Exercise brief.
Go through the data line by line. Copy each one holding the string "round".

---

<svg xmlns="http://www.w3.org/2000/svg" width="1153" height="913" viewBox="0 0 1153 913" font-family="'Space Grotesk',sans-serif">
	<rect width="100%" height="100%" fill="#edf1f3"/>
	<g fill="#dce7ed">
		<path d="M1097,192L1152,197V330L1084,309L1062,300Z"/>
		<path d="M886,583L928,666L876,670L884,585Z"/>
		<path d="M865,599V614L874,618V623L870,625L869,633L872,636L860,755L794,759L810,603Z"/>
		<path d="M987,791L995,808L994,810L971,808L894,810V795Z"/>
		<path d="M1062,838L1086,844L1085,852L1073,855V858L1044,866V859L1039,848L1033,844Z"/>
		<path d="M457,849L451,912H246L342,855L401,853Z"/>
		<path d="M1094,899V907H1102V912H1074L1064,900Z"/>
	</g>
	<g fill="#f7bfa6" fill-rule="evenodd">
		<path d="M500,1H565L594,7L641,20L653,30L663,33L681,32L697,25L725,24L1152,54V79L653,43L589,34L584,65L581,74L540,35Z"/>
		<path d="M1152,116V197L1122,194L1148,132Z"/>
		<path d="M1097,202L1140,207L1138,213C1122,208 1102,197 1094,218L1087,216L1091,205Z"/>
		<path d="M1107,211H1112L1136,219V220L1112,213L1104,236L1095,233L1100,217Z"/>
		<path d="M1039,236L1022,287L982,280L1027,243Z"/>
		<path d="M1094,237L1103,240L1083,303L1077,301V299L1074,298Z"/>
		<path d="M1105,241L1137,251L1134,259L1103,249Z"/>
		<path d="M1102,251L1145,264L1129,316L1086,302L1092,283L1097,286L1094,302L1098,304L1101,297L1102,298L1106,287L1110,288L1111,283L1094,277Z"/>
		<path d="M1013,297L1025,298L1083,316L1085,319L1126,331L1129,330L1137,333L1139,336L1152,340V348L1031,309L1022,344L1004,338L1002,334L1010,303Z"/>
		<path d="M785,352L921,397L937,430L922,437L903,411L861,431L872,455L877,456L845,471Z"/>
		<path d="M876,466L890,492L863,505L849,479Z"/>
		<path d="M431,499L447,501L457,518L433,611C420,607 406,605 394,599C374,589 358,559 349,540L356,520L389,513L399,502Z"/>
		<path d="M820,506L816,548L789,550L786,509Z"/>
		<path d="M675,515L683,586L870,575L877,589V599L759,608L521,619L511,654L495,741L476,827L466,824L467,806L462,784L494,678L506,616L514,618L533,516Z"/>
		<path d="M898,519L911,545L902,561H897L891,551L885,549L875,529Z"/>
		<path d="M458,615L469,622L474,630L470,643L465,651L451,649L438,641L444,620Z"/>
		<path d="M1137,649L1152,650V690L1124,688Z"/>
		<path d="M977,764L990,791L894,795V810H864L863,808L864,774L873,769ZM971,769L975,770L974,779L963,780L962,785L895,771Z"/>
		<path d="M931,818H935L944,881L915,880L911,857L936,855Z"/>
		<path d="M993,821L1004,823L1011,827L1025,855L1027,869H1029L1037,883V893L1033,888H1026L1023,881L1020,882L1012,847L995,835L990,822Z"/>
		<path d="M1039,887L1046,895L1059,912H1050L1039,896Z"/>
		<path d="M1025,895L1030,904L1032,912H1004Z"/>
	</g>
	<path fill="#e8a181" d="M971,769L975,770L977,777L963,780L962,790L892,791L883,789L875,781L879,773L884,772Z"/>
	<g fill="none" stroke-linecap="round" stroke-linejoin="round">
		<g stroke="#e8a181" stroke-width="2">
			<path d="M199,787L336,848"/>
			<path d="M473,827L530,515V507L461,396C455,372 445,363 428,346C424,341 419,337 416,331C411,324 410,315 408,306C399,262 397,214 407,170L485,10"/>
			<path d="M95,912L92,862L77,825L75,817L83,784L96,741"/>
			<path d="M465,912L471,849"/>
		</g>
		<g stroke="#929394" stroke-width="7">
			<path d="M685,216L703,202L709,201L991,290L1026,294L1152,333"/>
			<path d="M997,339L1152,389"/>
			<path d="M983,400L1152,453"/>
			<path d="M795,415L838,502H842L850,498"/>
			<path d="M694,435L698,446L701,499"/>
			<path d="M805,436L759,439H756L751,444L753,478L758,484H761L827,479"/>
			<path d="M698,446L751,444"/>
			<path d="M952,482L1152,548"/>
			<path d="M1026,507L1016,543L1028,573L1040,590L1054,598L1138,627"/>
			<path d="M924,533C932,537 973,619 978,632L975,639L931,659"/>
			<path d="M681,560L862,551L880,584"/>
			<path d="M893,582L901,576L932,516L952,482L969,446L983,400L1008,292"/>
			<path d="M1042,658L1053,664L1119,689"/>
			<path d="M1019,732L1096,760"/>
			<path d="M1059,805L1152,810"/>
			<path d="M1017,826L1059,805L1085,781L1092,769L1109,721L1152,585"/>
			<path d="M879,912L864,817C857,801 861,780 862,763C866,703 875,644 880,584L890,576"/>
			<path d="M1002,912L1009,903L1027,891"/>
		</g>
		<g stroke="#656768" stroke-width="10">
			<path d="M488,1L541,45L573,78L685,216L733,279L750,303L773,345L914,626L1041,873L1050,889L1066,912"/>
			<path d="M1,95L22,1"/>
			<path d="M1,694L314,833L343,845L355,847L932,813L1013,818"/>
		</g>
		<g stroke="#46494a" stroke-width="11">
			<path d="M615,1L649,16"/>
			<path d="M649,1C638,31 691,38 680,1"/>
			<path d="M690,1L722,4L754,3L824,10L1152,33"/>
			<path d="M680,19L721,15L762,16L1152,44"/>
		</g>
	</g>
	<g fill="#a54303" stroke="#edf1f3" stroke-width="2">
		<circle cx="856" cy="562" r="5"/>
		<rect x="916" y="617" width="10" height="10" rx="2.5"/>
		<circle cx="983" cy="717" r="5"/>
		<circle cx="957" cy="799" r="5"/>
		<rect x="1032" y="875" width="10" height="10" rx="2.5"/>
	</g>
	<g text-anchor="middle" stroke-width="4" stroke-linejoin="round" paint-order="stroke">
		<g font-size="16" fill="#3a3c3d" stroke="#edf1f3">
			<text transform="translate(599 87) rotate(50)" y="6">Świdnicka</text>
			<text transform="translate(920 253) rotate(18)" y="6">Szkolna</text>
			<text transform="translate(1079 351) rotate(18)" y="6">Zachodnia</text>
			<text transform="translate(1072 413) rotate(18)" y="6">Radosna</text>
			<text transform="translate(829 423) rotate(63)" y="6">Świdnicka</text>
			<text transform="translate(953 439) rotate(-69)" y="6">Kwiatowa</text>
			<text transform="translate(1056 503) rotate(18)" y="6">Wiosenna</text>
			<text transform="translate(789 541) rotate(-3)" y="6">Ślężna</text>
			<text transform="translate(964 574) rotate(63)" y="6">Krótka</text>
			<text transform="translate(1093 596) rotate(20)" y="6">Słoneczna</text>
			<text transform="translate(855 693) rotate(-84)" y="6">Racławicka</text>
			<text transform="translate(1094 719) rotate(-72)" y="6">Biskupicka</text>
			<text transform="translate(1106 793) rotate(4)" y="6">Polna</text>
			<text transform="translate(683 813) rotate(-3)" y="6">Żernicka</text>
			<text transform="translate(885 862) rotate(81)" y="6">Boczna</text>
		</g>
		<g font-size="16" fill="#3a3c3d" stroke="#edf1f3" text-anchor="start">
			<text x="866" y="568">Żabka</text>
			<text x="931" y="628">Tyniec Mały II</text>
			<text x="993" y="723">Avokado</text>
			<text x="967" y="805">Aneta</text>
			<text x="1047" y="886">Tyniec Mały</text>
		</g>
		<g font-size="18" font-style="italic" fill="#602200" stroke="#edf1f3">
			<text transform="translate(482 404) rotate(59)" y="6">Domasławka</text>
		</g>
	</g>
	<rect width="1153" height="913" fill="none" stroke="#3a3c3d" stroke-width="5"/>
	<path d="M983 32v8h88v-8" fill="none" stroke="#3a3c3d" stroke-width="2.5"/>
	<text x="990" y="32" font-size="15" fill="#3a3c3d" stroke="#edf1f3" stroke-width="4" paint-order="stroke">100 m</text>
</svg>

---

Reply to the task.
	<g fill="none" stroke-linecap="round" stroke-linejoin="round">
	<g text-anchor="middle" stroke-width="4" stroke-linejoin="round" paint-order="stroke">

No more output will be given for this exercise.